Results: Administration of ADNF-9 prevented alcohol-induced reduction in fetal brain weight and alcohol-induced increases in cell death. Moreover, individual fetal brains were analyzed by LC-MS/MS. Statistical differences in the amounts of proteins between the ALC and ALC/ADNF-9 groups resulted in a distinct data-clustering. Significant upregulation of several important proteins involved in brain development were found in the ALC/ADNF-9 group as compared to the ALC group.

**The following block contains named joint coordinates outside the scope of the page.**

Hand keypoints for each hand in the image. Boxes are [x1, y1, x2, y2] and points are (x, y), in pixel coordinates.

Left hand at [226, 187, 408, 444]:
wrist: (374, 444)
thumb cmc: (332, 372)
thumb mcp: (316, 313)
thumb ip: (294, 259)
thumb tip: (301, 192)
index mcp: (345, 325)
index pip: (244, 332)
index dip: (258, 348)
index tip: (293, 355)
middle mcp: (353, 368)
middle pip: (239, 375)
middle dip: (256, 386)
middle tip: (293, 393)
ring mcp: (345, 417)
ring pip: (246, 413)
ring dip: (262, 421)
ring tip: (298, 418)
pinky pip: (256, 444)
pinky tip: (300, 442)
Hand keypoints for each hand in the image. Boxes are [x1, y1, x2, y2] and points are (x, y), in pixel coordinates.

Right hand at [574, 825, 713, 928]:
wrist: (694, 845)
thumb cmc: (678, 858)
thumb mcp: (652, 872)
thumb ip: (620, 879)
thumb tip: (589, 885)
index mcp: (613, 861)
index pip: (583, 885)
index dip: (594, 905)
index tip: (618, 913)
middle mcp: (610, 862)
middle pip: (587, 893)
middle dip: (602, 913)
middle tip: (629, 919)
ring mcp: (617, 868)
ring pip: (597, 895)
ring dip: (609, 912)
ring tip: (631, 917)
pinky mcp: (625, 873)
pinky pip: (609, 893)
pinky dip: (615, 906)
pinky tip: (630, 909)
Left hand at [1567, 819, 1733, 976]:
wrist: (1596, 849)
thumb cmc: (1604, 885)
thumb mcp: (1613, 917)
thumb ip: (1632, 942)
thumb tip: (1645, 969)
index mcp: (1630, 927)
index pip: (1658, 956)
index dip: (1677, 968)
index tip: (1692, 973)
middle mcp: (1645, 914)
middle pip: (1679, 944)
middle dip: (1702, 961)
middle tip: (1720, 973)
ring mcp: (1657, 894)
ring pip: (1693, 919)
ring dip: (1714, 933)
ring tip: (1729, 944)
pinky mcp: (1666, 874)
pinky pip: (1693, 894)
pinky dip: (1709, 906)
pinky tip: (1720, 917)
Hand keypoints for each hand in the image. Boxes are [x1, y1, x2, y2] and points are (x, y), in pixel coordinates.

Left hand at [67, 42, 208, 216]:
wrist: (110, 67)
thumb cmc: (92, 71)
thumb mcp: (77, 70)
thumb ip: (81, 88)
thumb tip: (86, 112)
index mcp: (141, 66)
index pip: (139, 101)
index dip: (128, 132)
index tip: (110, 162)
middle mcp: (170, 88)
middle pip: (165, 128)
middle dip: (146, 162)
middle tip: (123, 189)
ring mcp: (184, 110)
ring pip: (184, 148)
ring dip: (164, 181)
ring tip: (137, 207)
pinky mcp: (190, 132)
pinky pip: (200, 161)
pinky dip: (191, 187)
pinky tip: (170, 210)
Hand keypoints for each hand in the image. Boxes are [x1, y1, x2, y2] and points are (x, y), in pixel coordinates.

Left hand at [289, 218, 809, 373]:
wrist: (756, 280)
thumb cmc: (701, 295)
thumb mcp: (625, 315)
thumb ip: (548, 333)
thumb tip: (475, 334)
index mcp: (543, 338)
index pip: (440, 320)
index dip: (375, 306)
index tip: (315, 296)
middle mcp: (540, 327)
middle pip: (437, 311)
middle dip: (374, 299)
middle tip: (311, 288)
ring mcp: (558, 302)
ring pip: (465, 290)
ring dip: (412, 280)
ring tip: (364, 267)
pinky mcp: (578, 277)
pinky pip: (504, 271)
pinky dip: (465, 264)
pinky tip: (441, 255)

Conclusion: These findings provide information on potential mechanisms underlying the neuroprotective effects of ADNF-9 in the fetal alcohol exposure model.

Figure 1

Neuroprotective effect of ADNF-9 in fetal brains exposed prenatally to alcohol at E13. Prenatal alcohol exposure induced significant reduction in fetal brain weight in the ALC group as compared to the PF group (p < 0.01). ADNF-9 administration alongside prenatal alcohol exposure prevented alcohol-induced reduction in fetal brains weights (p < 0.05). Values are expressed as means ± SEM. N = 5 for each group. *p < 0.05, **p < 0.01 (Newman-Keul's post hoc test).

Figure 2

Neuroprotective effect of ADNF-9 against alcohol-induced cell death in primordium cingulate cortex at E13. Prenatal alcohol exposure induced increases in TUNEL-positive cells. Importantly, administration of ADNF-9 prevented the alcohol-induced increases in cell death (a-c). Note that cells undergoing apoptosis are indicated by cell processes as shown by arrowheads. However, arrows indicate cells in the final stage of apoptosis. Statistical analyses demonstrate a significant difference between groups (p = 0.0405). (d) Prenatal alcohol exposure induced significant increases in the number of TUNEL-positive cells in the ALC group as compared to the PF (p < 0.05). ADNF-9 administration prevented significantly the alcohol-induced increases in the number of TUNEL-positive cells (p < 0.05). Values are expressed as means ± SEM. N = 4 for each group. *p < 0.05 (Newman-Keul's post hoc test). Scale bar = 100 μm.

Figure 3

PCA score plot of the levels of the identified proteins for the analyzed groups: ALC and ALC/SAL(ADNF-9).

Figure 4

Proteins that are significantly upregulated in the ALC/ADNF-9 group as compared to the ALC group, cyclin-dependent kinase inhibitor 1B (a), and nuclear cap-binding protein subunit 1 (b).